BorderPlex Digital Assets, which presented the project to state leadership and is working with Stack Infrastructure to build a campus and power generating facility for use by Oracle and OpenAI, branded its initiative Project Green in an announcement Tuesday.

In a statement, BorderPlex Digital Assets said Project Green’s purpose is “to advance renewable power as part of a portfolio-based approach to power generation and storage that delivers infrastructure affordability and reliability.”

The developer said it would seek market information in January from renewable infrastructure developers to be followed by a formal request for proposals. Its targets are to develop sources of up to 500 megawatts of renewable energy by 2028 doubling to a gigawatt, equivalent to 1,000 megawatts, by 2032.

The announcement comes weeks after BorderPlex Digital Assets affiliate Acoma LLC submitted air quality permit applications for a pair of microgrid facilities at the site that would produce upward of 2.8 gigawatts of electricity through natural gas turbines, raising alarms about carbon emissions and local ozone pollution. 

The state Environment Department’s Air Quality Bureau has requested more information before taking further action on the permit applications.

Lanham Napier, chairman and cofounder of BorderPlex Digital Media, addresses Doña Ana County Commissioners in September.

On Tuesday, the developer said Project Green would help fulfill a commitment to developing “reliable, low-carbon electricity generation as part of a broader portfolio of power resources supporting critical infrastructure and long-term economic growth,” in keeping with a memorandum of understanding BorderPlex Digital Assets inked with Gov. Michelle Lujan Grisham in February.

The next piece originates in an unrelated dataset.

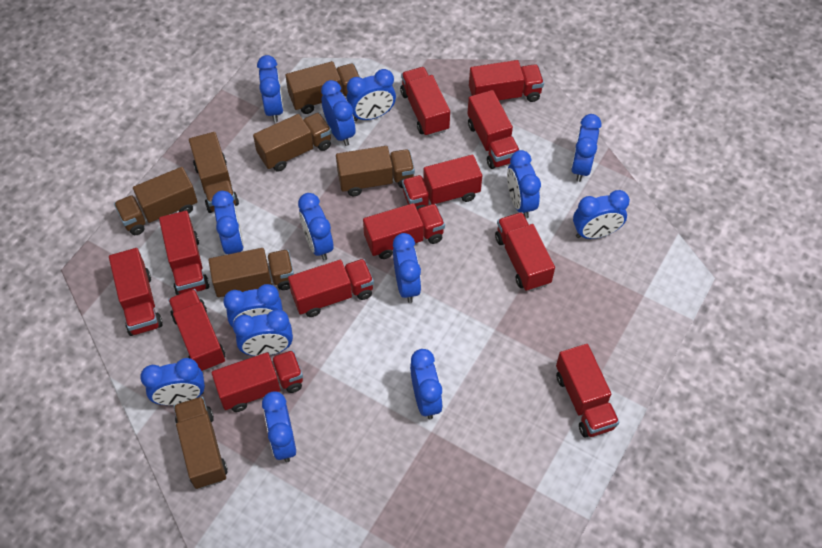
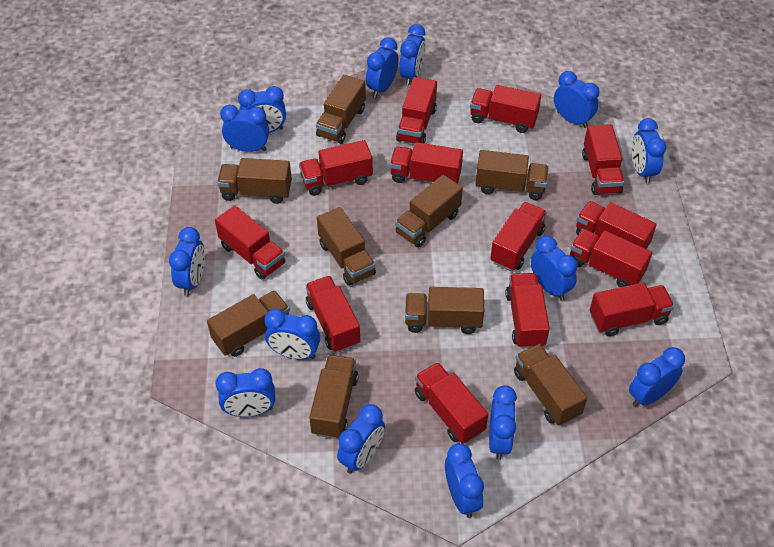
brown truck: 7 -> 9
red truck: 12 -> 13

The interest in attracting data centers to New Mexico amid the AI boom has raised questions about whether the projects, which demand tremendous loads of electric power with high reliability around the clock, could negate gains in reducing carbon emissions under New Mexico’s Energy Transition Act. While BorderPlex Digital Assets has vowed to comply with the law, which sets carbon-reduction targets on a trajectory to zero carbon for investor-owned utilities and rural cooperatives by 2050, a law pertaining to microgrids enacted this year includes a temporary exemption for self-sourcing power facilities like those Project Jupiter intends to build.

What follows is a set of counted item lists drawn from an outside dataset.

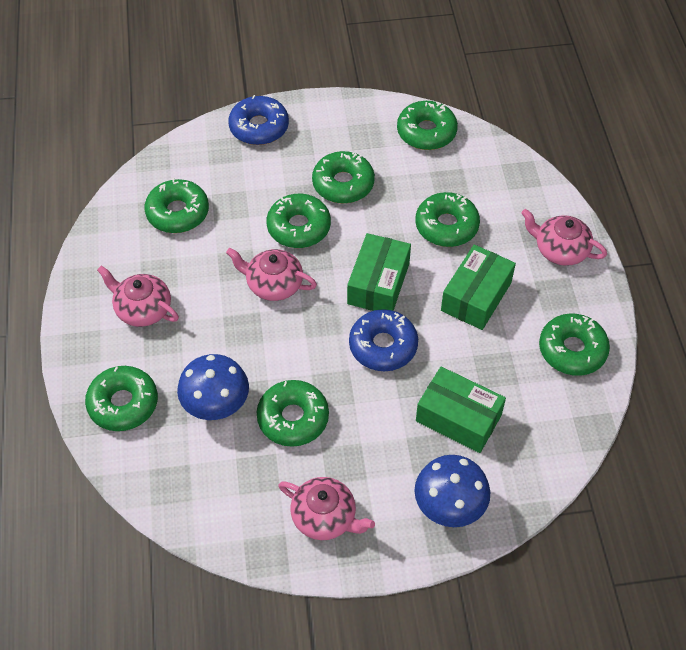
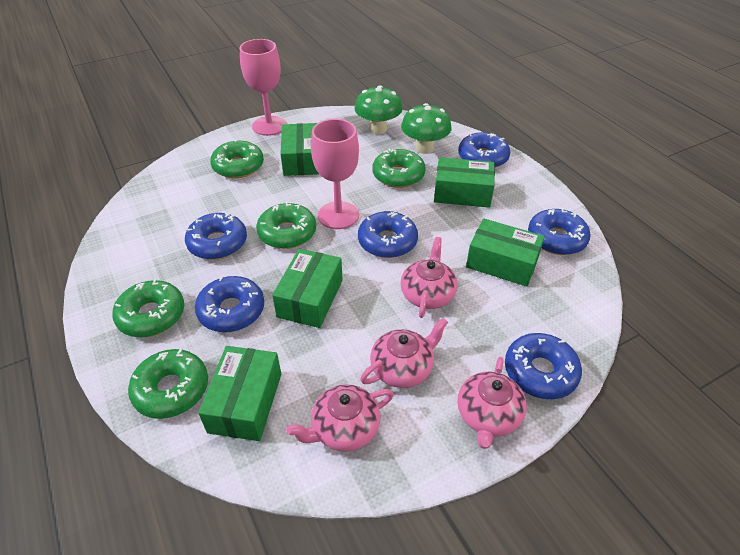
blue donut: 2 -> 6
blue mushroom: 2 -> 0
green box: 3 -> 5
green donut: 8 -> 5
green mushroom: 0 -> 2
pink goblet: 0 -> 2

“BorderPlex Digital Assets believes in the power of ‘and,’” the developer stated. “By utilizing advanced technologies, we can build infrastructure for economic growth and deliver sustainable environmental outcomes.”

The stated aims are to assess ways of importing energy produced offsite through renewable sources to a delivery point for Project Green to support “the state of New Mexico’s environmental and economic goals,” the developer said.

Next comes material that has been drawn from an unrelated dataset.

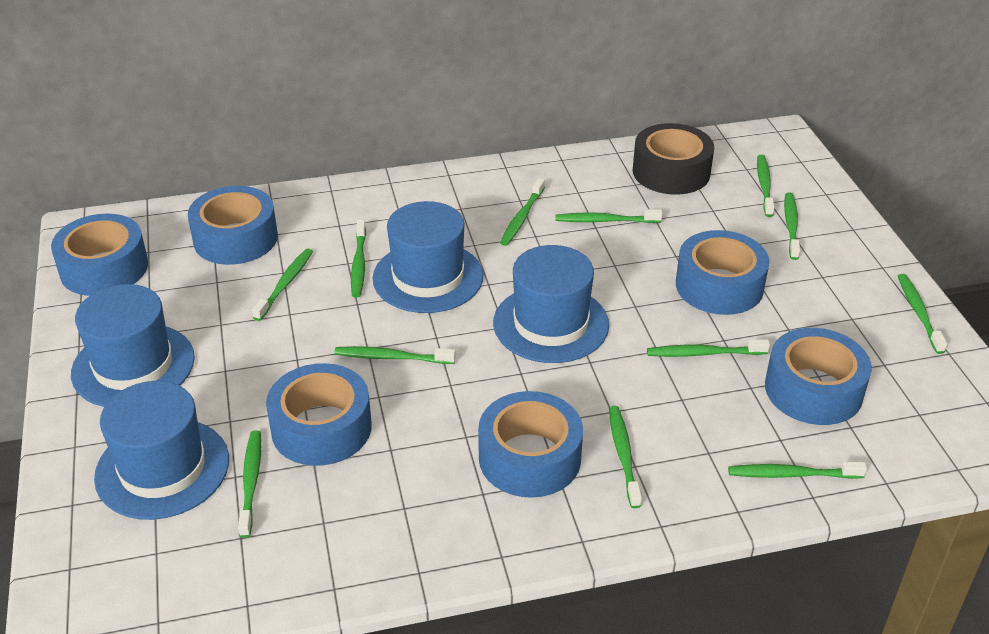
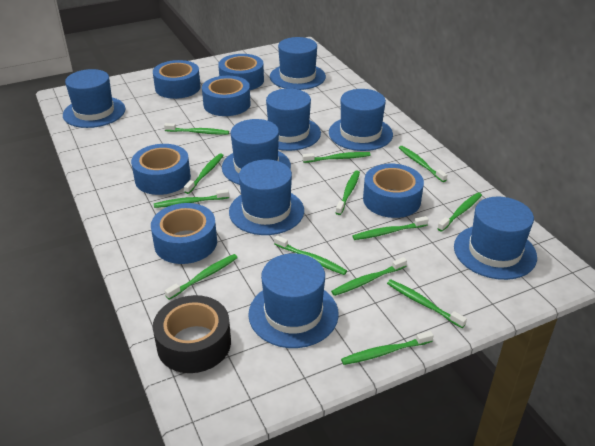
blue hat: 4 -> 8
green toothbrush: 12 -> 13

The request for market information is set to be issued Jan. 16, and a website, ProjectGreenNM.com, has been established allowing interested parties to register. The website says imported power could be destined for “new on-campus demand, micro-grid configurations, and delivery to broader market or utility partners, subject to applicable approvals.”

“It is a good start, but much more is needed,” Philip Simpson, an engineer and clean energy advocate based in Las Cruces, said of the initiative. While a deeper analysis was still pending, he added that, compared to the energy needed for Project Jupiter's microgrid alone, “they need about 5 gigawatts of solar to meet the threshold of 50% renewable by 2030 that utilities have to meet. 500 megawatts by 2028 is one tenth of that.”

Doña Ana County Commissioner Manuel Sanchez said he was "excited" by the announcement: "It is demonstrating follow-through on commitments they made to Doña Ana County and its communities."